Im Prolog des Stücks, im zweiten und dritten Akt tritt Oberth in drei verschiedenen Abschnitten seiner Biographie auf. Der Prolog spielt im Jahre 1917, während des Ersten Weltkriegs. Oberth ist 23 Jahre alt und Sanitäter in der k.u.k. Armee. Er beschäftigt sich autodidaktisch intensiv mit seinem Raketenprojekt und den Voraussetzungen des Raumflugs. Als ihn seine Braut Tila besucht, führt er eben in der Badewanne einen Selbstversuch zur Schwerelosigkeit durch und antwortet, auf das Experiment konzentriert, nur zerstreut auf ihre Fragen. Ein Postbote bringt die abschlägige Antwort der preußischen Heeresleitung auf Oberths Vorschlag, Raketen zu bauen, die, mit zehn Tonnen Sprengstoff bestückt, England treffen könnten. Begründet wird der negative Bescheid der Militärs mit dem Hinweis, es sei doch bekannt, dass Raketen bloß sieben Kilometer weit fliegen könnten. Oberths Braut zeigt sich über das Ansinnen Oberths, mit einer Erfindung ins Kriegsgeschehen einzugreifen, entsetzt: "Was haben uns Siebenbürgern die Engländer getan?" Oberth selber ist der Ansicht: "Waffen müssen so werden, dass wir Menschen sie nicht anwenden können. Dann hören wir auf mit Krieg, früher nie." Und mit der Logik von Verfechtern des heutigen "atomaren Gleichgewichts" folgert er: "Nur monströs bösartige Waffen, vor denen es keinen Schutz gibt, können uns monströs bösartige Menschen zum Frieden zwingen. Allein Angst humanisiert", wobei ihn gerade die Nachricht erreicht, sein Bruder sei am Isonzo gefallen.
Im ersten Akt flüchtet der Physiker und Nobelpreisträger Niels Bohr aus Kopenhagen, da er befürchtet, die deutschen Besatzer könnten ihn zwingen, am Bau ihrer Atombombe mitzuwirken. Oberth tritt in diesem Akt nicht auf, im Gegensatz aber zu ihm entzieht sich Bohr dem Zugriff der satanischen Mächte.

(Quelldaten)
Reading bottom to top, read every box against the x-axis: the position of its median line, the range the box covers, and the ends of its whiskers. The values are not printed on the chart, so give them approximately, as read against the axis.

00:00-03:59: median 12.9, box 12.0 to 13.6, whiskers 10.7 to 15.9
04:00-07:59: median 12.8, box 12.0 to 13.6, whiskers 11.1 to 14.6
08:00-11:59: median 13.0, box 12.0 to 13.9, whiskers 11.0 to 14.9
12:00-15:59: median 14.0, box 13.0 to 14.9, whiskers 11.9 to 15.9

> _Aufgaben_
1. Wo ist Oberths Bruder laut dem Textabschnitt über das Stück gefallen?
2. Entnimm dem Textabschnitt über das Stück den Wortlaut, beginnend bei "Im ersten Akt" und weiter bis einschließlich "der satanischen Mächte.".

> _Antworten je Aufgabe_
1. Am Isonzo.

2.
Im ersten Akt flüchtet der Physiker und Nobelpreisträger Niels Bohr aus Kopenhagen, da er befürchtet, die deutschen Besatzer könnten ihn zwingen, am Bau ihrer Atombombe mitzuwirken. Oberth tritt in diesem Akt nicht auf, im Gegensatz aber zu ihm entzieht sich Bohr dem Zugriff der satanischen Mächte.